Mehmet Ali Çelebi'nin cezaevinden tahliye konuşması

Vikikaynak, özgür kütüphane

Öncelikle Silivri, Hasdal, Maltepe, Hadımköy, Sincan, Mamak ve Şirinyer sadalarında kutsal nöbetlerine devam eden silah arkadaşlarımı ve komutanlarımı saygıyla selamlıyorum.

“Ne hissediyorsun” diyorsanız; cephede silah arkadaşlarını bırakmak zorunda kalan bir askerin huzursuz ruh hâlindeyim. Çünkü henüz adalete doymadık; adalet hâlen kan ağlıyor. Silah arkadaşlarım, komutanlarım eve dönüş yolundaki adımlarına kavuşmadıkça, bugün benim elde etmiş olduğum özgürlüğün hiçbir anlamı yoktur.

Ergenekonmuş, Balyozmuş, Poyrazköymüş, amirallere suikastmış, askerî casuslukmuş… Bunların hepsi yalanın doğruya büyüklük taslaması, hepsi illüzyon, kamuoyunda söylenegelen adlarıyla: kumpas davalar, yani hiçlik. Ama emin olun, hiçlik hiç bu kadar tehlikeli olmamıştı. Hiçlik hiç bu kadar zamanımızı çalmamıştı. Hiçlik hiç bu kadar insanı mağdur etmemişti.

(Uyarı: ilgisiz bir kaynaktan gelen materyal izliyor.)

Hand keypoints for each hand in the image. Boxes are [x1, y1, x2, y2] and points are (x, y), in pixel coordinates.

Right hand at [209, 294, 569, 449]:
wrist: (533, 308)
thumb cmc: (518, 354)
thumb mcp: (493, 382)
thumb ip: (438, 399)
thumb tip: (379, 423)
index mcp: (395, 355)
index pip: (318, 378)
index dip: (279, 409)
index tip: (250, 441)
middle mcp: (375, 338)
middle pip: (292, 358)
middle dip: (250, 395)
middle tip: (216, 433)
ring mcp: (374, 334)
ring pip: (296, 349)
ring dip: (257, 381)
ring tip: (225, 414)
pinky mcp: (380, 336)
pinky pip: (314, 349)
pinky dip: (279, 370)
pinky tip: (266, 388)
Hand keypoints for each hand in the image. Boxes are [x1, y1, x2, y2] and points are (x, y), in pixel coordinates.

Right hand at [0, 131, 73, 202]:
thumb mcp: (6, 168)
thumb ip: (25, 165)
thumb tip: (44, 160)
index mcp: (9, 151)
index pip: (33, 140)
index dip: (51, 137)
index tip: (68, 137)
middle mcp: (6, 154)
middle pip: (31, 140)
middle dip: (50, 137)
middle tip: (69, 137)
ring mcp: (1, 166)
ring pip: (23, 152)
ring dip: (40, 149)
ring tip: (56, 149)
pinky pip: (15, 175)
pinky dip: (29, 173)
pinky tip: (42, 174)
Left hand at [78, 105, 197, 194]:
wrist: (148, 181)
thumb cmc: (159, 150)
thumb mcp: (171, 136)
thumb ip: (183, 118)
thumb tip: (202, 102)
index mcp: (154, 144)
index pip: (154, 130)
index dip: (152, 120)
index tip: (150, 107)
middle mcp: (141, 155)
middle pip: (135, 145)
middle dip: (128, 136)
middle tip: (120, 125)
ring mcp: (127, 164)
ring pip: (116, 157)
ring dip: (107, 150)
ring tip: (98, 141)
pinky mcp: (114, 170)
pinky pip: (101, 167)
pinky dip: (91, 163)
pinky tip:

Bunların hepsi hukuk adı altında yapıldı. Oysa hukuk insanca ve adilane yaşamı temin etsin diye var; zulmün yardakçısı olsun diye değil.

Tüm komutanlarımın, silah arkadaşlarımın irade beyanı şudur: Bizler karşımızda ölüm, elimiz vicdanımızda, torunlarımızın yarın inceleyeceği tarihe ait mesuliyetler gözümüzün önünde. Yolumuzu Mustafa Kemal Atatürk’ün Türkiye Cumhuriyeti için yaşam nöbeti çizen sözleri ve direktifleri çerçevesinde çiziyoruz.

Herkes bilsin ki, buradaki komutanlarım nöbetlerine devam etmektedirler. Mustafa Kemal’i her zamanda, her mekânda, her koşulda savunacağız, ona siper olacağız!

Mustafa Kemal Atatürk şu an yükseklerdedir, ama bacakları hâlen dünyadadır. Yere değdirmese de bizim gibi şerefli Türk subaylarının, şerefli Türk aydınlarının ve onurlu Türk gençliğinin başlarına basa basa, omuzlarına basa basa ileri atıyor adımlarını. Yürüyecek, yürüteceğiz onu!

O, bu topraklarda hiç kaybetmedi, yine kazanacak!